The researchers showed that mice who lack the ghrelin gene had 25% fewer synaptic connections between their hippocampal neurons. They then did the next step, and injected normal mice with ghrelin. They promptly increased the number and density of their synaptic connections, which correlated with significant improvements in the animals’ performance on several tests of learning and memory.

So that means that a hormone produced by the stomach can control some brain functions, and this may represent a link between metabolism and the ability to learn. The more that we discover, the more we see the intimate interactions between the brain, intestines and heart.

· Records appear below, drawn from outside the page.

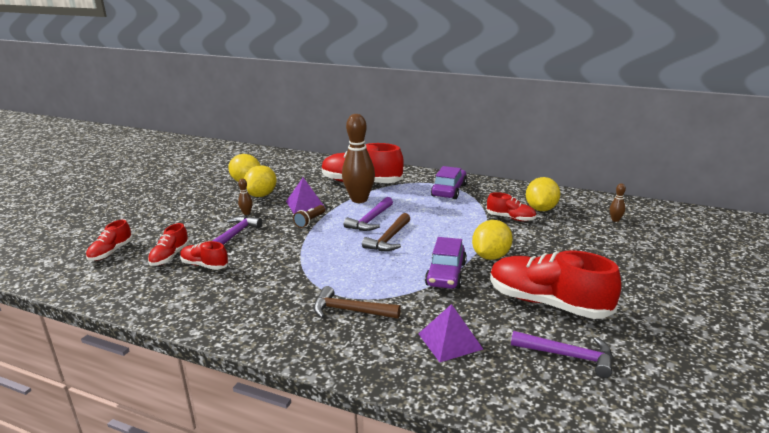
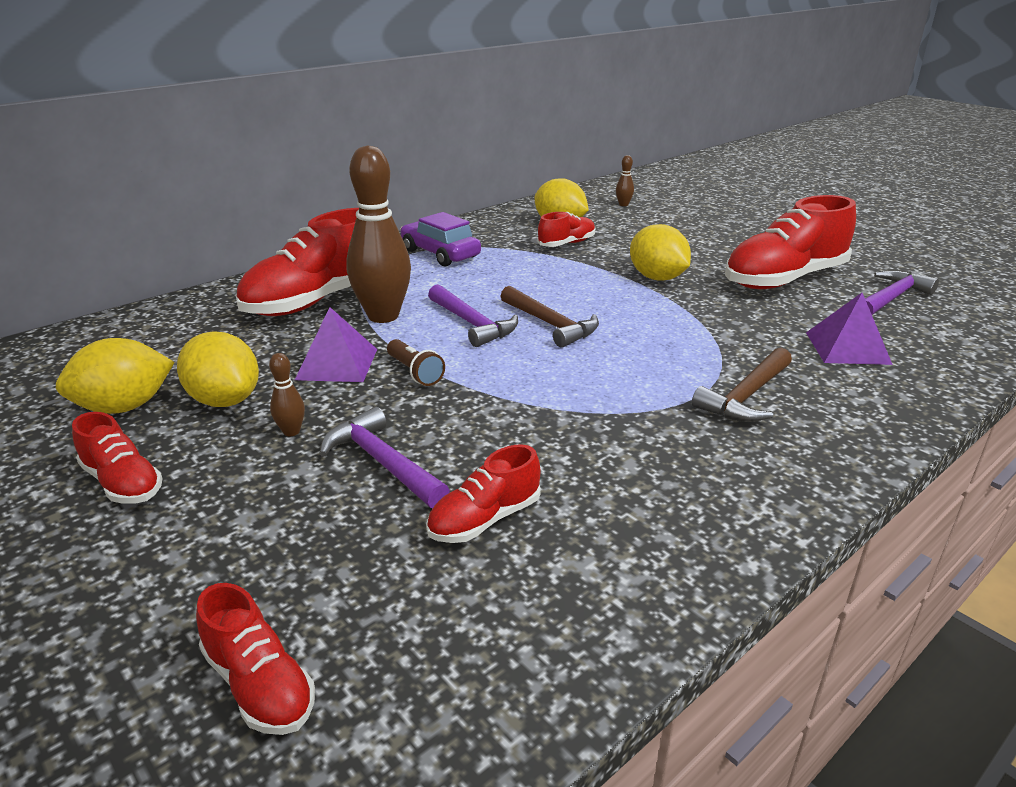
camera: 65 degrees left, 5 degrees up
(170, 256) = (395, 568): red shoe -> red shoe (123, 483)
(446, 274) = (684, 312): purple car -> none

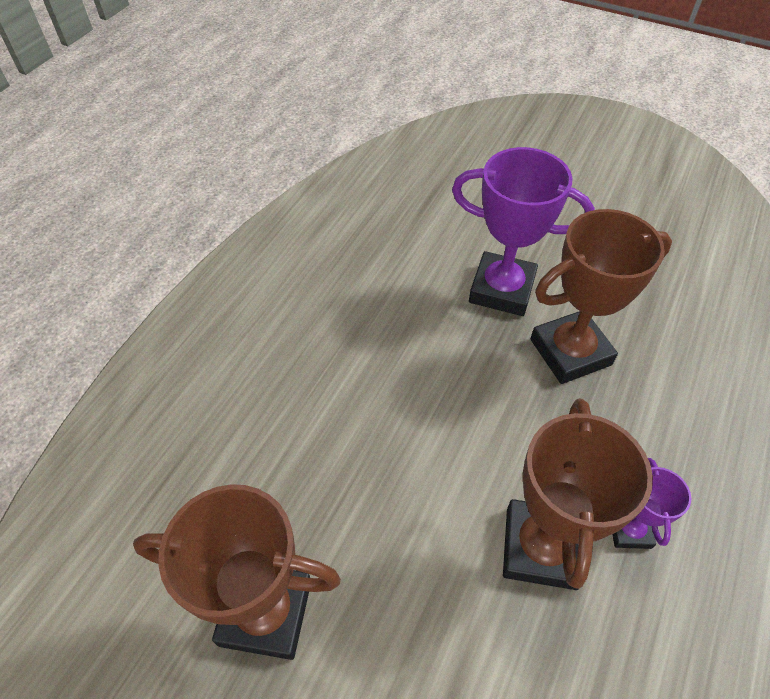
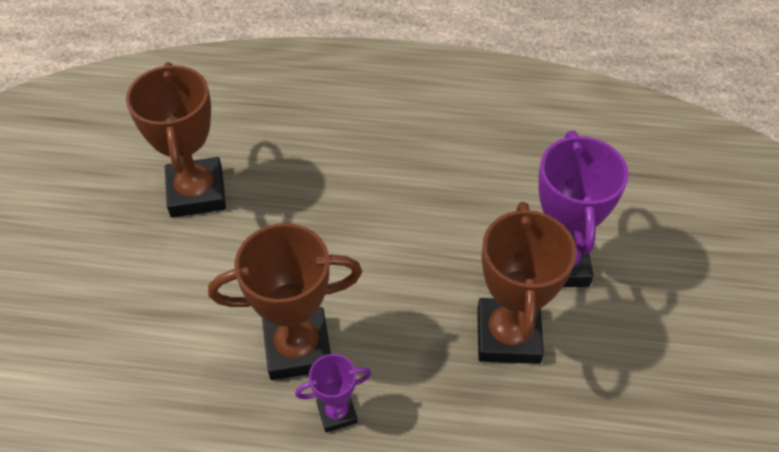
camera: 70 degrees right, 0 degrees up
(570, 352) = (508, 335): brown trophy -> brown trophy turned 45 degrees clockwise

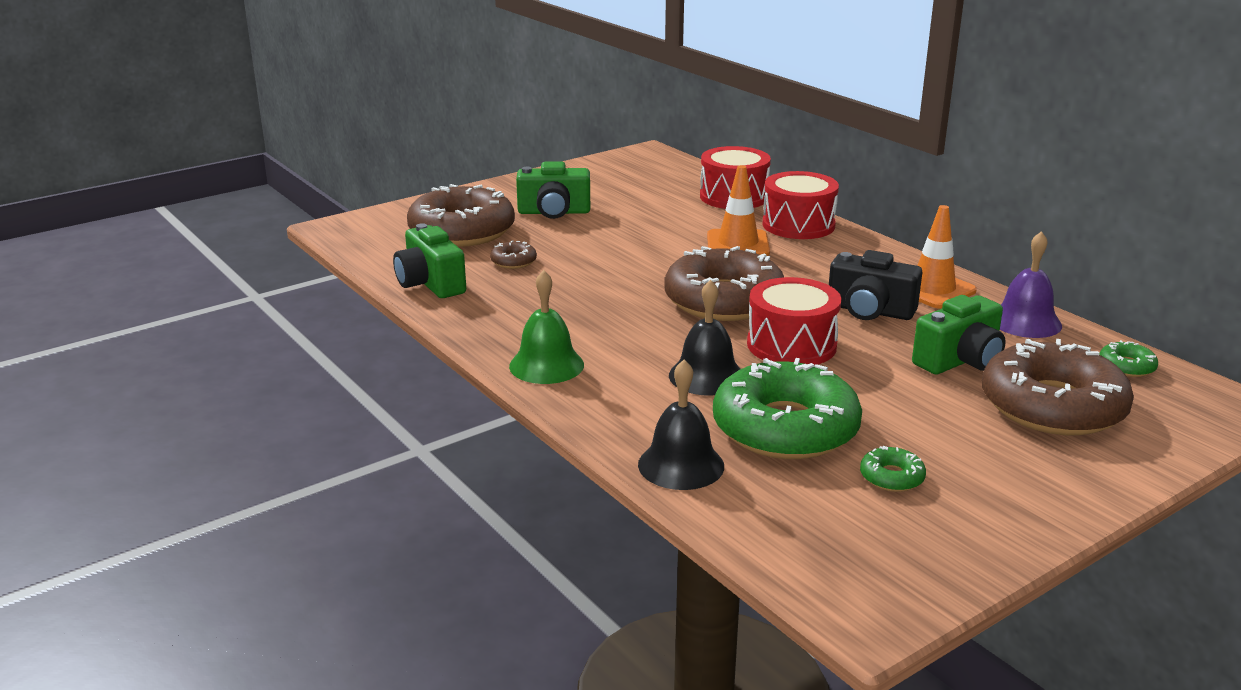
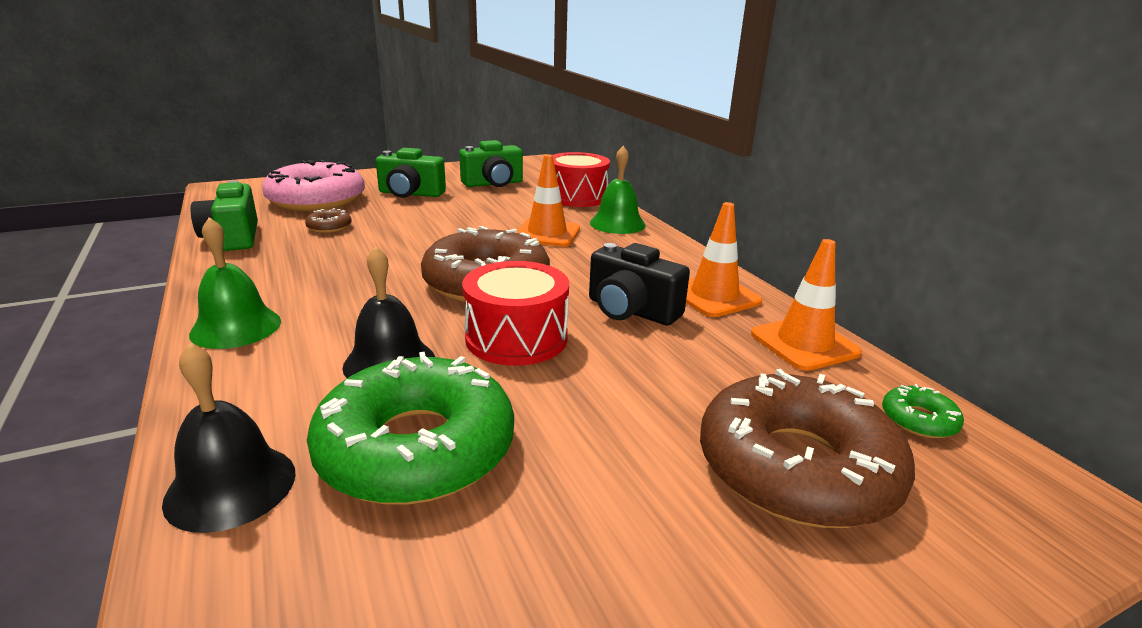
camera: 10 degrees right, 0 degrees up
(462, 231) = (317, 200): brown donut -> pink donut
(798, 225) = (617, 224): red drum -> green bell
(891, 477) = (497, 560): green donut -> none
(960, 360) = (701, 382): green camera -> green camera (493, 184)
(1025, 321) = (804, 343): purple bell -> orange traffic cone

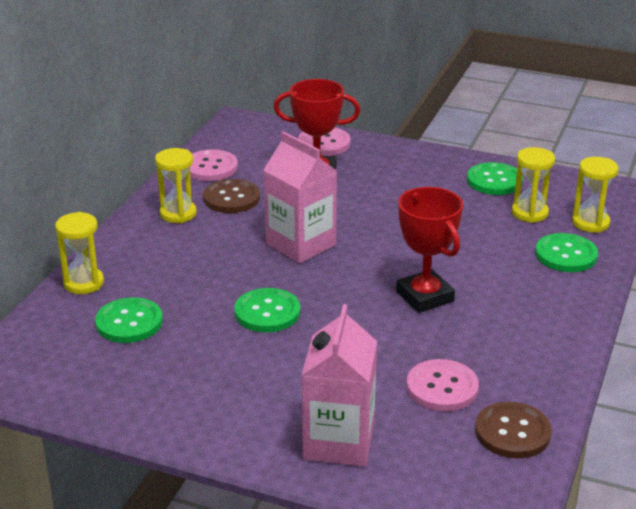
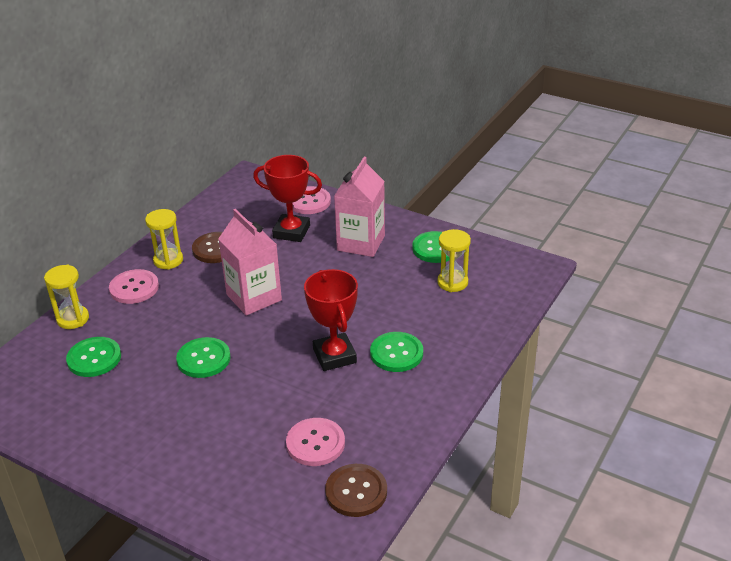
camera: 10 degrees right, 5 degrees up
(210, 167) = (209, 218): pink button -> pink button (134, 288)
(338, 442) = (214, 485): pink carton -> pink carton (361, 243)
(566, 255) = (467, 326): green button -> green button (396, 353)
(590, 223) = (500, 296): yellow hourglass -> none

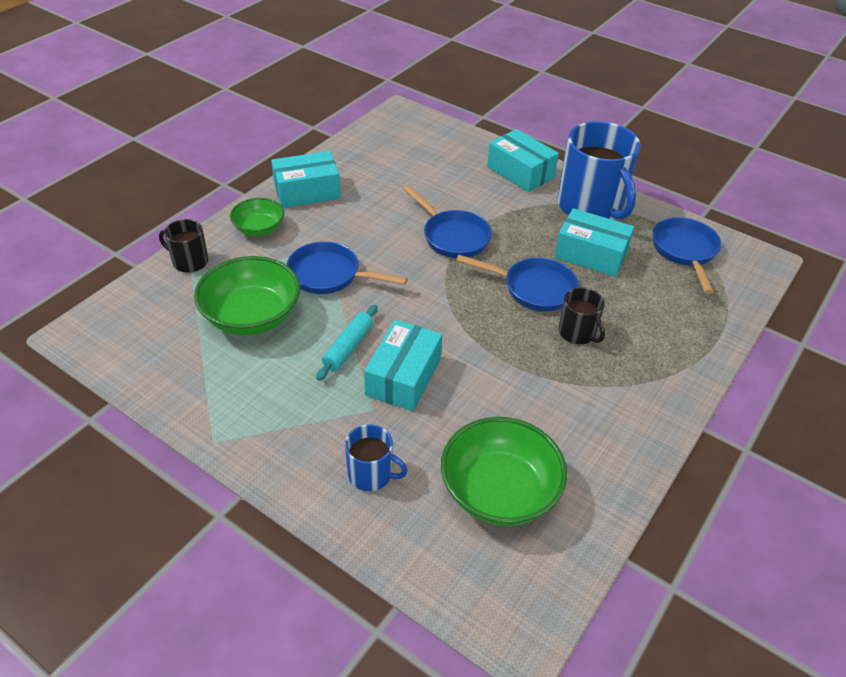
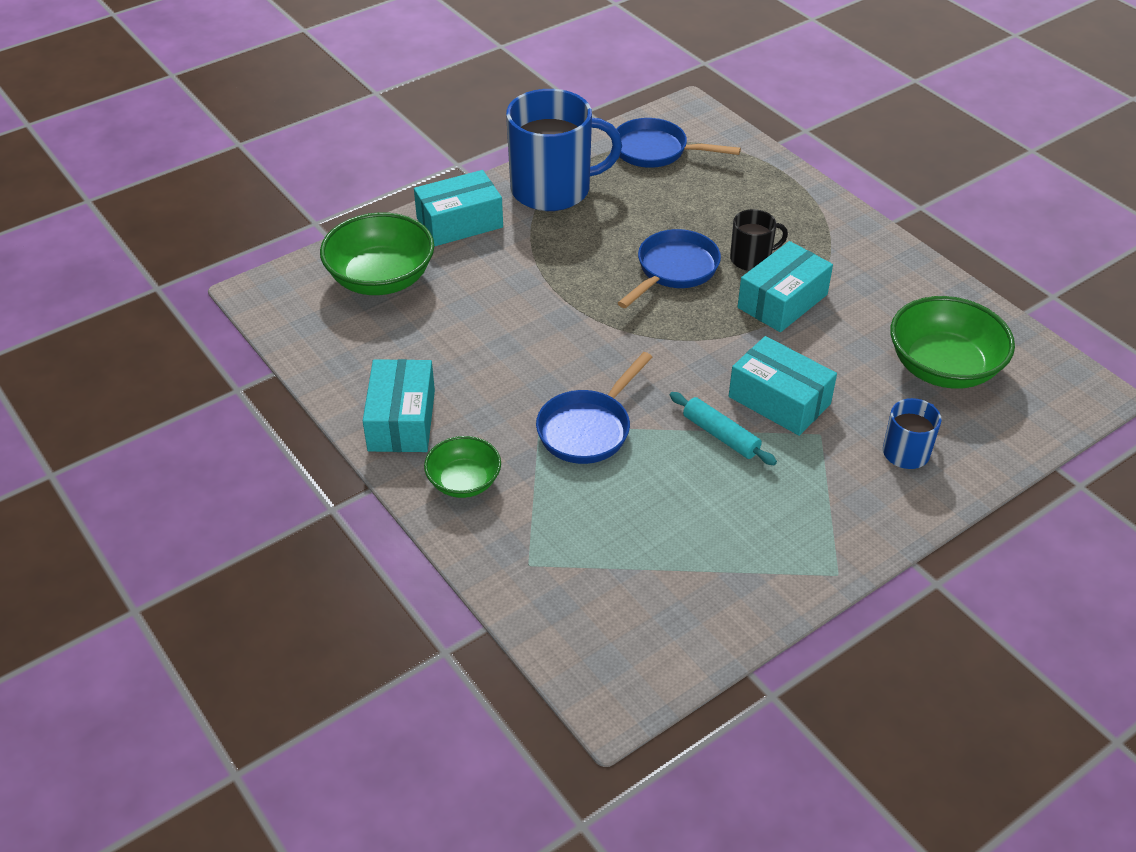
camera: 70 degrees left, 0 degrees up
(189, 261) = (504, 564): black mug -> none
(252, 316) = (640, 513): green bowl -> green bowl (381, 279)
(452, 236) = (559, 308): blue pan -> none
(591, 254) = (634, 214): turquoise box -> turquoise box (782, 301)

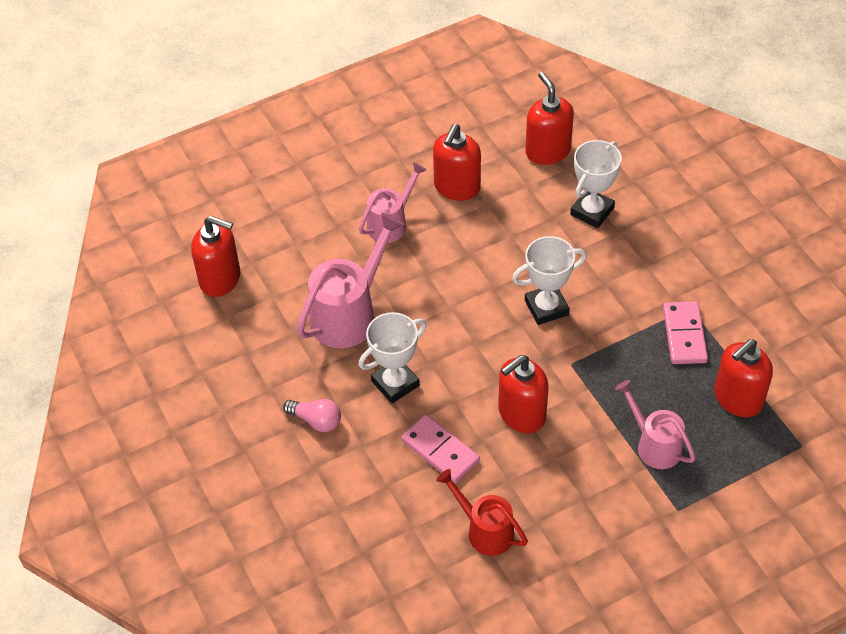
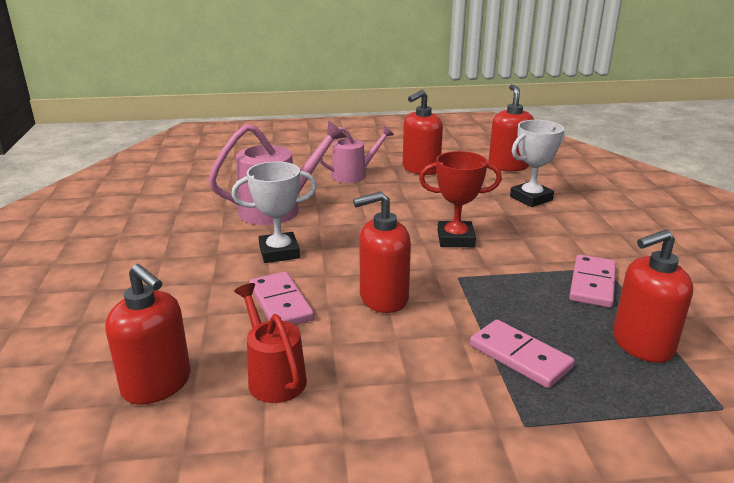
camera: 20 degrees right, 25 degrees down
(220, 279) = (200, 175): red soap dispenser -> red soap dispenser (157, 384)
(316, 420) = (188, 258): pink light bulb -> none
(546, 307) = (455, 239): white trophy -> red trophy
(653, 444) = (520, 356): pink watering can -> pink domino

This link makes good sense: we know that memory can be switched on and off by a range of factors. In order to help us come up with options for handling the environment and for remembering things to avoid, memory is often switched on at times of stress. Hunger is a form of stress, and it makes good biological sense that we might be more alert and better able to remember and to recall information when hungry. It stands to reason that this has enormous survival advantage. If our early ancestors had not had this hunger/memory link, they might well have died out in the competition for food.

This gives some credence to the old advice that it is best not to try to study or to take an exam on a full stomach. Just have enough food to make sure that you have ample fuel, and that you are not distracted by hunger pains.